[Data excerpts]
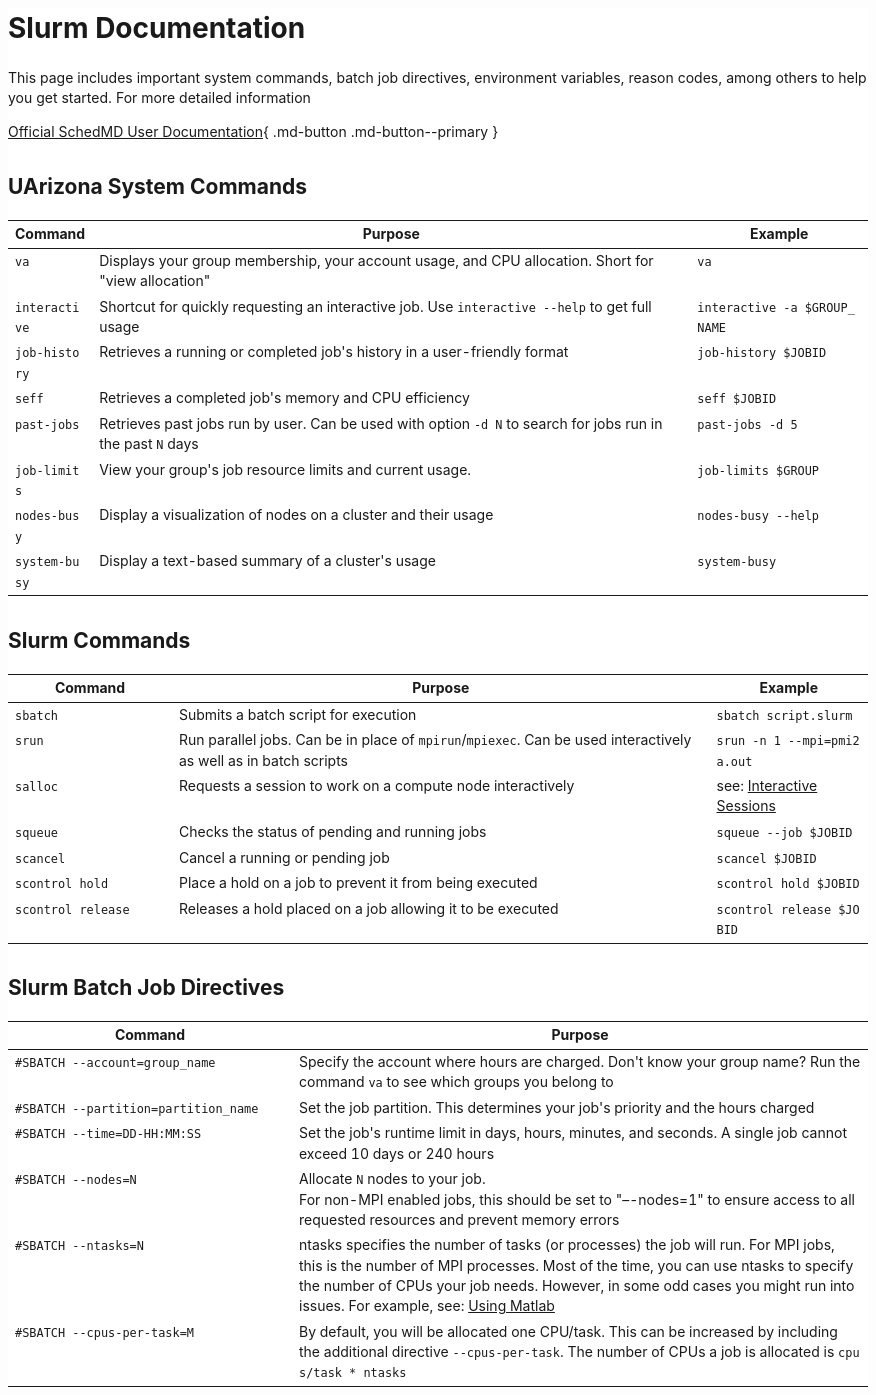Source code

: # Slurm Documentation

This page includes important system commands, batch job directives, environment variables, reason codes, among others to help you get started. For more detailed information 

[Official SchedMD User Documentation](https://slurm.schedmd.com/documentation.html){ .md-button .md-button--primary }

## UArizona System Commands
|Command|Purpose|Example|
|-|-|-|
|```va```|Displays your group membership, your account usage, and CPU allocation. Short for "view allocation"|```va```|
|```interactive```|Shortcut for quickly requesting an interactive job. Use ```interactive --help``` to get full usage| ```interactive -a $GROUP_NAME```|
|```job-history```|Retrieves a running or completed job's history in a user-friendly format|```job-history $JOBID```|
|```seff```|Retrieves a completed job's memory and CPU efficiency|```seff $JOBID```|
|```past-jobs```|Retrieves past jobs run by user. Can be used with option ```-d N``` to search for jobs run in the past ```N``` days|```past-jobs -d 5```|
|```job-limits```|View your group's job resource limits and current usage.|```job-limits $GROUP```|
|```nodes-busy```|Display a visualization of nodes on a cluster and their usage|```nodes-busy --help```|
|```system-busy```|Display a text-based summary of a cluster's usage|```system-busy```|

## Slurm Commands

|<div style="width:150px">Command</div>|Purpose|Example|
|-|-|-|
|```sbatch```|Submits a batch script for execution|```sbatch script.slurm```|
|```srun```|Run parallel jobs. Can be in place of ```mpirun```/```mpiexec```. Can be used interactively as well as in batch scripts|```srun -n 1 --mpi=pmi2 a.out```|
|```salloc```|Requests a session to  work on a compute node interactively|see: [Interactive Sessions](/running_jobs/interactive_jobs)|
|```squeue```|Checks the status of pending and running jobs|```squeue --job $JOBID```|
|```scancel```|Cancel a running or pending job|```scancel $JOBID```|
|```scontrol hold```|Place a hold on a job to prevent it from being executed|```scontrol hold $JOBID```|
|```scontrol release```|Releases a hold placed on a job allowing it to be executed|```scontrol release $JOBID```|

    

## Slurm Batch Job Directives
|<div style="width:270px">Command</div>|Purpose|
|-|-|
|```#SBATCH --account=group_name```|Specify the account where hours are charged. Don't know your group name? Run the command ```va``` to see which groups you belong to|
|```#SBATCH --partition=partition_name```|Set the job partition. This determines your job's priority and the hours charged|
|```#SBATCH --time=DD-HH:MM:SS```|Set the job's runtime limit in days, hours, minutes, and seconds. A single job cannot exceed 10 days or 240 hours|
|```#SBATCH --nodes=N```|Allocate ```N``` nodes to your job.<br>For non-MPI enabled jobs, this should be set to "–-nodes=1" to ensure access to all requested resources and prevent memory errors|
|```#SBATCH --ntasks=N```|ntasks specifies the number of tasks (or processes) the job will run. For MPI jobs, this is the number of MPI processes.  Most of the time, you can use ntasks to specify the number of CPUs your job needs. However, in some odd cases you might run into issues. For example, see: [Using Matlab](/software/matlab/)|
|```#SBATCH --cpus-per-task=M```|By default, you will be allocated one CPU/task. This can be increased by including the additional directive ```--cpus-per-task```. The number of CPUs a job is allocated is ```cpus/task * ntasks```|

▸ TASK DETAILS
Go from the first line of the data above to the line containing "your group's job" and retype exactly those lines, both included, but none of the pictures.

▸ ANSWER FOR THE TASK
Source code

: # Slurm Documentation

This page includes important system commands, batch job directives, environment variables, reason codes, among others to help you get started. For more detailed information 

[Official SchedMD User Documentation](https://slurm.schedmd.com/documentation.html){ .md-button .md-button--primary }

## UArizona System Commands
|Command|Purpose|Example|
|-|-|-|
|```va```|Displays your group membership, your account usage, and CPU allocation. Short for "view allocation"|```va```|
|```interactive```|Shortcut for quickly requesting an interactive job. Use ```interactive --help``` to get full usage| ```interactive -a $GROUP_NAME```|
|```job-history```|Retrieves a running or completed job's history in a user-friendly format|```job-history $JOBID```|
|```seff```|Retrieves a completed job's memory and CPU efficiency|```seff $JOBID```|
|```past-jobs```|Retrieves past jobs run by user. Can be used with option ```-d N``` to search for jobs run in the past ```N``` days|```past-jobs -d 5```|
|```job-limits```|View your group's job resource limits and current usage.|```job-limits $GROUP```|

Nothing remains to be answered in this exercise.